* Task directions:
Resume the passage on languages and migration in Western Sydney, carrying on after its final sentence.

The residents of GWS come from more than 170 countries and speak over 100 different languages. Cabramatta is made up of 87.7% of people from non-English speaking backgrounds, the highest anywhere in Australia (excluding remote indigenous communities). Other Western Sydney suburbs, such as Fairfield, Bankstown and Canley Vale, are also over 80%.

Although many of these communities are Australian-born (including Arabic speakers, with about 50% born therein), Western Sydney still is the main centre of Australian migration, with 60% of new arrivals settling in greater western Sydney in between 2006 and 2011, with the majority coming from India, China, Iraq, the Philippines and Vietnam. Furthermore, GWS also has more Indigenous Australian residents than either South Australia or Victoria, making it the largest indigenous community in Australia. These are some of the largest population groups of Australia's non-English speakers found in Western Sydney:

- 62% of Assyrian Neo-Aramaic speakers
- 50% of Akan speakers
- 48% of Lao speakers
- 45% of Arabic speakers
- 43% of Kurdish speakers
- 37% of Tongan speakers
- 34% of Samoan speakers
- 33% of Hindi speakers
- 29% of Vietnamese speakers
- 28% of Filipino/Tagalog speakers
- 28% of Tamil speakers
- 27% of Maltese speakers

Western Sydney also has the world's largest concentration of Neo-Mandaic speakers, almost all of whom are immigrants from Ahvaz, Iran. Many of them are members of the priestly Choheili family.

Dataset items

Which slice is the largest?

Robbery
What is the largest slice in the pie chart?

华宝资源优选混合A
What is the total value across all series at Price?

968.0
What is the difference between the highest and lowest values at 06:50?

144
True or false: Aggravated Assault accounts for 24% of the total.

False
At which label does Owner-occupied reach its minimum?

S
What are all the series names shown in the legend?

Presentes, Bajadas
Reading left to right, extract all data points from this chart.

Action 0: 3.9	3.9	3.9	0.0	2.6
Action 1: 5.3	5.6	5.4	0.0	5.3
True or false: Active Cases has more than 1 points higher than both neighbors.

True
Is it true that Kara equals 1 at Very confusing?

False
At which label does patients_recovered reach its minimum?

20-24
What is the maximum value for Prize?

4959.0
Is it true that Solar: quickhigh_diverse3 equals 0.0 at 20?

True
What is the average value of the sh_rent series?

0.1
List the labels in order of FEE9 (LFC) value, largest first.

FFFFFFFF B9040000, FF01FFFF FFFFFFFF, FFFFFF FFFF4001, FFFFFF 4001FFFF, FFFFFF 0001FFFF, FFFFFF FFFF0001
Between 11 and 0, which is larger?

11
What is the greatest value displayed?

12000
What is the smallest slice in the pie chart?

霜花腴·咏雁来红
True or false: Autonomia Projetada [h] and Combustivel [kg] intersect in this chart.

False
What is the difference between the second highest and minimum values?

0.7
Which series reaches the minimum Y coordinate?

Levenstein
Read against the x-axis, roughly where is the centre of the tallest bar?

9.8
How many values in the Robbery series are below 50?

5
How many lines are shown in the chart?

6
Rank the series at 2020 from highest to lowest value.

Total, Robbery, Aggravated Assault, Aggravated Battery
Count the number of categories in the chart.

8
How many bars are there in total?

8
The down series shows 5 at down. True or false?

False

* Response:
===Religion===
Western Sydney is the most religious and socially conservative region in Sydney. Previously, the districts of Ku-ring-gai Council, Hornsby Shire and The Hills Shire in the north were the most religious areas in Sydney, and were formerly known as being part of Sydney's "bible belt". Today however, the western suburbs have become Sydney's so-called believer belt, with a high proportion of believers found in a band of suburbs that span the cities of Liverpool, Fairfield, Cumberland and Canterbury-Bankstown.

According to the Bureau of Statistics, areas with the highest percentage of Christians were found in the western and south-western suburbs such as, Bossley Park (85%), Grasmere (82.3%), Theresa Park (81.1%), Abbotsbury (81%) and Horsley Park (79.6%), with the most popular denominations being Catholic and Anglican, respectively. The suburbs east of those, in the City of Canterbury-Bankstown and Camden Council, had a high amount of Islamic adherents, such as Lakemba (59.2%), South Granville (49%) and Old Guildford (45.9%).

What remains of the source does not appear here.